Assigned task. Using the records below, repeat exactly the lines from the one holding "видеть на Шестом байк слете" through the one holding "otriva oamenilor ce", both ends included, and no others.

Exercise data.
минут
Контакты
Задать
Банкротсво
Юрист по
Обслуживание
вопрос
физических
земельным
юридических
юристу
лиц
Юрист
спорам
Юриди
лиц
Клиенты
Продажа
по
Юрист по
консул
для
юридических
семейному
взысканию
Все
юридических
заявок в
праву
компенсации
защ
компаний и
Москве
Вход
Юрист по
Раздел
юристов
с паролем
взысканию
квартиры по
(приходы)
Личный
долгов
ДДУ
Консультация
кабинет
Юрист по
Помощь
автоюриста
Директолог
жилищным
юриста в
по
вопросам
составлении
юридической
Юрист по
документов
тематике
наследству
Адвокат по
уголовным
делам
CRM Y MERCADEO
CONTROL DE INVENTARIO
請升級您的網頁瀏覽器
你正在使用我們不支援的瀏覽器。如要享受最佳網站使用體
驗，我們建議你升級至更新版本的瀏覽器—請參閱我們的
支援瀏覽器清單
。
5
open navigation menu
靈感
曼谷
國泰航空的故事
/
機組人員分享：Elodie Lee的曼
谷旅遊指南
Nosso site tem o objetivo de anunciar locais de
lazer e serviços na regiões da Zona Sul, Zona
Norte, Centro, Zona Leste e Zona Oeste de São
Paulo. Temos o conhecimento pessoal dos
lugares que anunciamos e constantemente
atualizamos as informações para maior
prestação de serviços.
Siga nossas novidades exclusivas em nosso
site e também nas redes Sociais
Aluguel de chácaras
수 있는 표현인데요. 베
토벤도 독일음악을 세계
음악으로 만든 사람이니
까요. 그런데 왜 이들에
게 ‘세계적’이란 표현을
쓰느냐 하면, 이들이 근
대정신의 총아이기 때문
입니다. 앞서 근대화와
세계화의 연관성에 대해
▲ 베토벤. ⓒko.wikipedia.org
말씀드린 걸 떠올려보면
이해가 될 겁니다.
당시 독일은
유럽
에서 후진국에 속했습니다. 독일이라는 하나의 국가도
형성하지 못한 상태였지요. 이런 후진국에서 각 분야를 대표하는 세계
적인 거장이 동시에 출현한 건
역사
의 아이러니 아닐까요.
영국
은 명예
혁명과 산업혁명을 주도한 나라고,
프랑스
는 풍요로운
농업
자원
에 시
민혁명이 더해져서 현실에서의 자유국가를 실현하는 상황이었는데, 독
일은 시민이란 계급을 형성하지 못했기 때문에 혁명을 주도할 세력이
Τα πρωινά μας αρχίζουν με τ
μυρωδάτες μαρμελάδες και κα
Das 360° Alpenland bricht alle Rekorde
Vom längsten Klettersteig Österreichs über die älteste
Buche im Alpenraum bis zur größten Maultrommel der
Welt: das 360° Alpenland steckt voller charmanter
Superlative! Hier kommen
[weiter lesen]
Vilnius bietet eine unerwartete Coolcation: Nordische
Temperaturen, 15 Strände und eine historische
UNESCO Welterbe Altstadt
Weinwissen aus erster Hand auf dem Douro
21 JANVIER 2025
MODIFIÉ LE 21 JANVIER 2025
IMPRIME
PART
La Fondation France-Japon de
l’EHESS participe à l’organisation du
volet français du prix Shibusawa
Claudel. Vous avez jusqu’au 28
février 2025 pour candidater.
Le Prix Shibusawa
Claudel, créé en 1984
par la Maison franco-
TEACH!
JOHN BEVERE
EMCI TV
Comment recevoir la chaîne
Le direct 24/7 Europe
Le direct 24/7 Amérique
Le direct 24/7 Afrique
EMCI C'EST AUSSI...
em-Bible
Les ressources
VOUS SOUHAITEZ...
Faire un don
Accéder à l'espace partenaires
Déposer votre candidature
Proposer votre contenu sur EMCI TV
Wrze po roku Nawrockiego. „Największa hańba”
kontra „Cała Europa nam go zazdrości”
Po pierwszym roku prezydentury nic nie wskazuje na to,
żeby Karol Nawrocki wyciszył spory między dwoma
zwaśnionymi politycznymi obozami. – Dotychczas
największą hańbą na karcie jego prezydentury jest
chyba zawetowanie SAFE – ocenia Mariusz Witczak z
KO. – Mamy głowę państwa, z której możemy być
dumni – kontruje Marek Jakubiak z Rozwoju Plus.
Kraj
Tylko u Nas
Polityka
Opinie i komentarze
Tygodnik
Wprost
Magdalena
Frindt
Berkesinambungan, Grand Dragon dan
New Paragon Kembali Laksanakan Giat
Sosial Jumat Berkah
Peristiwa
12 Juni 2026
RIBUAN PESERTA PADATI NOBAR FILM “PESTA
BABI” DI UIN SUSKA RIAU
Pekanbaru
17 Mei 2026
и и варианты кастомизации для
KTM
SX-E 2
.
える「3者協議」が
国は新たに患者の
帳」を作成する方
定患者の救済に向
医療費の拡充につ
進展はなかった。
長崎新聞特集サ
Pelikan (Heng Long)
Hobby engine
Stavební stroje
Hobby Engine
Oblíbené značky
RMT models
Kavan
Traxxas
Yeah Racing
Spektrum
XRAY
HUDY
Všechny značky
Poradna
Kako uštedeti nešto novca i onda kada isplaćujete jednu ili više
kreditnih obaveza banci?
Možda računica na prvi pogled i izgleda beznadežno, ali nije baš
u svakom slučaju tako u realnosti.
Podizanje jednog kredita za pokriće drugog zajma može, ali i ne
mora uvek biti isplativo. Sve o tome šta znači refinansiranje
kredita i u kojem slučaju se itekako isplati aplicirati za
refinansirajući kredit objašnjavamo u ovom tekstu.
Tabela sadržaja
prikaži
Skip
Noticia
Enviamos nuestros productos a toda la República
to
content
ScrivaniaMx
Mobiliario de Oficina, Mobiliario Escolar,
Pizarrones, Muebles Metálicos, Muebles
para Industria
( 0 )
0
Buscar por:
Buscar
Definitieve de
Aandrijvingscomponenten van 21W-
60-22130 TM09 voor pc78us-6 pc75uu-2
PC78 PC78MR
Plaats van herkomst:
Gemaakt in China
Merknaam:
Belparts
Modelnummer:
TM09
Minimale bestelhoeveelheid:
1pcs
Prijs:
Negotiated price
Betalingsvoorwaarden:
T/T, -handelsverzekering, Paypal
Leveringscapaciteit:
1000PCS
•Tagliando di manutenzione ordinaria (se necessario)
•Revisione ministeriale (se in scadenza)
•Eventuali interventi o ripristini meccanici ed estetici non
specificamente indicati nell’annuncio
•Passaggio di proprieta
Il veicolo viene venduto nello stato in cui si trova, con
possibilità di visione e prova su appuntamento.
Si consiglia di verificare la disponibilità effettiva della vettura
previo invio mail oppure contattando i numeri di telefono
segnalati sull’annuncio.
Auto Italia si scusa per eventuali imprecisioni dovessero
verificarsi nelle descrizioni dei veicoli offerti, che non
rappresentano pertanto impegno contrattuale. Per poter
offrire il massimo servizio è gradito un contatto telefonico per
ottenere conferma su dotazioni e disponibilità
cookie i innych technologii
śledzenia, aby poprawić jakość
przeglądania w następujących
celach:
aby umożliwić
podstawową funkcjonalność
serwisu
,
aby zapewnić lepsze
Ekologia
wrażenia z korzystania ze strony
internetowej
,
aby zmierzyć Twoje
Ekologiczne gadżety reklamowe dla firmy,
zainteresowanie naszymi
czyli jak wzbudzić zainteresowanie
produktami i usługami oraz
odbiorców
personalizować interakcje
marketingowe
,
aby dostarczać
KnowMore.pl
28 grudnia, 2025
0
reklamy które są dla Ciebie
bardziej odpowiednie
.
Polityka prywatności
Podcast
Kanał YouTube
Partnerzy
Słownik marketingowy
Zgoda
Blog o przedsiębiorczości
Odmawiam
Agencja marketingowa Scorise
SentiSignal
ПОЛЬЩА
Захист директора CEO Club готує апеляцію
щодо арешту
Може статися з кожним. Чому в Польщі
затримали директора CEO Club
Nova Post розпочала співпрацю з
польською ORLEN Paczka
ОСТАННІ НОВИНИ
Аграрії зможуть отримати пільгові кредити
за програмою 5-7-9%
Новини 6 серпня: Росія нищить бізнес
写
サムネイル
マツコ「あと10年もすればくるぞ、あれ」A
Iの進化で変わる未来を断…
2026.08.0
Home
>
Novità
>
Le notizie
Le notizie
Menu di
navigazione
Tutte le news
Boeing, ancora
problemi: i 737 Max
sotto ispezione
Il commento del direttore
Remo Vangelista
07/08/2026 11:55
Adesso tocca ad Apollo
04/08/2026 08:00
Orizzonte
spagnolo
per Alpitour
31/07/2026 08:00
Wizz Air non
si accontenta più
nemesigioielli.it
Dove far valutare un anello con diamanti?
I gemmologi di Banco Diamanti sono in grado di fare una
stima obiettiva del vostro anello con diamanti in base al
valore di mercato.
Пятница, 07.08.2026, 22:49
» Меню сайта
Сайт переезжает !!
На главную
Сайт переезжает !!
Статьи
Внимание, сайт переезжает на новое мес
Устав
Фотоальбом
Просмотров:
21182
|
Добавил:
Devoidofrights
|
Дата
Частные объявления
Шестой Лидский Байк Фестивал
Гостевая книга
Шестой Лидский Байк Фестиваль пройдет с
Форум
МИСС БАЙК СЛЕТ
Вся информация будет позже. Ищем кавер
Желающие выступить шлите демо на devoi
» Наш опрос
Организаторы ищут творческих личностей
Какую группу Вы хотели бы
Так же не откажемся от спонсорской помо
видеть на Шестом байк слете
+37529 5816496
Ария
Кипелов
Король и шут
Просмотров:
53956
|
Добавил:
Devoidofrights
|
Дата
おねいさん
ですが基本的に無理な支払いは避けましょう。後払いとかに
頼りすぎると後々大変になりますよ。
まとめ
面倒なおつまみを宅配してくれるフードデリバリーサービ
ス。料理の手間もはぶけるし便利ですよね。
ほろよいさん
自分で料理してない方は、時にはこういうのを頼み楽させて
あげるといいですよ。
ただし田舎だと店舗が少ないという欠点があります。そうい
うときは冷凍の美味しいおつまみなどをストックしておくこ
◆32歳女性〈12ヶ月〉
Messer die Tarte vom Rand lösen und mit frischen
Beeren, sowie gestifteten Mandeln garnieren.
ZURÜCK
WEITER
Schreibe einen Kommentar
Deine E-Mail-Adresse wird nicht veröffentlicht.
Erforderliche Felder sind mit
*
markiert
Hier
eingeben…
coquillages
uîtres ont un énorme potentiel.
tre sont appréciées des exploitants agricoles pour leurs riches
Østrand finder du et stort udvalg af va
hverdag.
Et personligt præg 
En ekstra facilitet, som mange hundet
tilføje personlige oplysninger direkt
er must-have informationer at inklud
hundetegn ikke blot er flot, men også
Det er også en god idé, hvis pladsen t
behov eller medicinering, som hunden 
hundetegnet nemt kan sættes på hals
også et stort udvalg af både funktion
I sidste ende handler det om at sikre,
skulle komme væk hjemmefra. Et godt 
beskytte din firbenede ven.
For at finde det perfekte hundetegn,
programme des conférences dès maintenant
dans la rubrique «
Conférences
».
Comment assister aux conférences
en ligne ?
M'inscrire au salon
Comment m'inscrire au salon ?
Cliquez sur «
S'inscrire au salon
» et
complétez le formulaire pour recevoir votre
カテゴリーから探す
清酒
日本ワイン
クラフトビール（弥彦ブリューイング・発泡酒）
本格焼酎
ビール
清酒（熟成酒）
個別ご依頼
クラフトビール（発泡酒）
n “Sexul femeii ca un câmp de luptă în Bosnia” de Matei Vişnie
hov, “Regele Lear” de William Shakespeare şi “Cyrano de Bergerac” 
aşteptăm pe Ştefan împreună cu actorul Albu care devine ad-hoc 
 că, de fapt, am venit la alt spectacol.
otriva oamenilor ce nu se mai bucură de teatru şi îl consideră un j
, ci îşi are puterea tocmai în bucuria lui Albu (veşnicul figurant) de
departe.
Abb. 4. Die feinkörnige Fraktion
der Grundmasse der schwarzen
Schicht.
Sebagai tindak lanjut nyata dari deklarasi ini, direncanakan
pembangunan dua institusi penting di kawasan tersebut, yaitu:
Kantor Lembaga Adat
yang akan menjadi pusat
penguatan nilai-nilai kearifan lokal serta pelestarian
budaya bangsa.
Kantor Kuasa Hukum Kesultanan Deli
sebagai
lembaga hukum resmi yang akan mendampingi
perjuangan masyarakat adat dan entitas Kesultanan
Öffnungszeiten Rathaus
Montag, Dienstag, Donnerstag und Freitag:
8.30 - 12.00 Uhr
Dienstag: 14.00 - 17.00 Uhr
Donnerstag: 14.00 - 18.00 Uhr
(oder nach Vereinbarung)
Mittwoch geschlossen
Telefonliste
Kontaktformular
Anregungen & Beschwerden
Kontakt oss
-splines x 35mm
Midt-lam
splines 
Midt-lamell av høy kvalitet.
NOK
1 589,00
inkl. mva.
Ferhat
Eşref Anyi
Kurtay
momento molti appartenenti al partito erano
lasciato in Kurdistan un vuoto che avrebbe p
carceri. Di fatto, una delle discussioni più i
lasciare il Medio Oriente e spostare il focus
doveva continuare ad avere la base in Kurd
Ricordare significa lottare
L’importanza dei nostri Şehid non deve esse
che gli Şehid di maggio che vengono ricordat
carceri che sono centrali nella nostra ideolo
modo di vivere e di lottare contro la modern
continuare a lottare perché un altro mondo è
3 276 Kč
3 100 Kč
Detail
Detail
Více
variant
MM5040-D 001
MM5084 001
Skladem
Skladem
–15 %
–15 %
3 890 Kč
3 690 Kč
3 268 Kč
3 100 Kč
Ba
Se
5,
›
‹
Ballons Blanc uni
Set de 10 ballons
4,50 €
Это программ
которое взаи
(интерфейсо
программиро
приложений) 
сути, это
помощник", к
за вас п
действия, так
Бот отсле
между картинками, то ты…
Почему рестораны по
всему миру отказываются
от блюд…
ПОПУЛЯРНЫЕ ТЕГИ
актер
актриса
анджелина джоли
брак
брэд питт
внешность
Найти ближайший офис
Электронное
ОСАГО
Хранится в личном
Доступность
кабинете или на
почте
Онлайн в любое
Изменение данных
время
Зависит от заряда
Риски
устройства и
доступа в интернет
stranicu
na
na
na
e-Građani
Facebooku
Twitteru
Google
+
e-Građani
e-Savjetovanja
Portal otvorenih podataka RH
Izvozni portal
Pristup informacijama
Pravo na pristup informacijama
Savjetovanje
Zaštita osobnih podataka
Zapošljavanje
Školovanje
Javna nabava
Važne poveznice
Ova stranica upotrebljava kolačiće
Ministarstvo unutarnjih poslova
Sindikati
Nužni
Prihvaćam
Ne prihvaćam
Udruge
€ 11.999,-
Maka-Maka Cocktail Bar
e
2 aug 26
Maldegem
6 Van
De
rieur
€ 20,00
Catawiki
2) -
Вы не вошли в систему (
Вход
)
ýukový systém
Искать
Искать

Response to the exercise.
видеть на Шестом байк слете
+37529 5816496
Ария
Кипелов
Король и шут
Просмотров:
53956
|
Добавил:
Devoidofrights
|
Дата
おねいさん
ですが基本的に無理な支払いは避けましょう。後払いとかに
頼りすぎると後々大変になりますよ。
まとめ
面倒なおつまみを宅配してくれるフードデリバリーサービ
ス。料理の手間もはぶけるし便利ですよね。
ほろよいさん
自分で料理してない方は、時にはこういうのを頼み楽させて
あげるといいですよ。
ただし田舎だと店舗が少ないという欠点があります。そうい
うときは冷凍の美味しいおつまみなどをストックしておくこ
◆32歳女性〈12ヶ月〉
Messer die Tarte vom Rand lösen und mit frischen
Beeren, sowie gestifteten Mandeln garnieren.
ZURÜCK
WEITER
Schreibe einen Kommentar
Deine E-Mail-Adresse wird nicht veröffentlicht.
Erforderliche Felder sind mit
*
markiert
Hier
eingeben…
coquillages
uîtres ont un énorme potentiel.
tre sont appréciées des exploitants agricoles pour leurs riches
Østrand finder du et stort udvalg af va
hverdag.
Et personligt præg 
En ekstra facilitet, som mange hundet
tilføje personlige oplysninger direkt
er must-have informationer at inklud
hundetegn ikke blot er flot, men også
Det er også en god idé, hvis pladsen t
behov eller medicinering, som hunden 
hundetegnet nemt kan sættes på hals
også et stort udvalg af både funktion
I sidste ende handler det om at sikre,
skulle komme væk hjemmefra. Et godt 
beskytte din firbenede ven.
For at finde det perfekte hundetegn,
programme des conférences dès maintenant
dans la rubrique «
Conférences
».
Comment assister aux conférences
en ligne ?
M'inscrire au salon
Comment m'inscrire au salon ?
Cliquez sur «
S'inscrire au salon
» et
complétez le formulaire pour recevoir votre
カテゴリーから探す
清酒
日本ワイン
クラフトビール（弥彦ブリューイング・発泡酒）
本格焼酎
ビール
清酒（熟成酒）
個別ご依頼
クラフトビール（発泡酒）
n “Sexul femeii ca un câmp de luptă în Bosnia” de Matei Vişnie
hov, “Regele Lear” de William Shakespeare şi “Cyrano de Bergerac” 
aşteptăm pe Ştefan împreună cu actorul Albu care devine ad-hoc 
 că, de fapt, am venit la alt spectacol.
otriva oamenilor ce nu se mai bucură de teatru şi îl consideră un j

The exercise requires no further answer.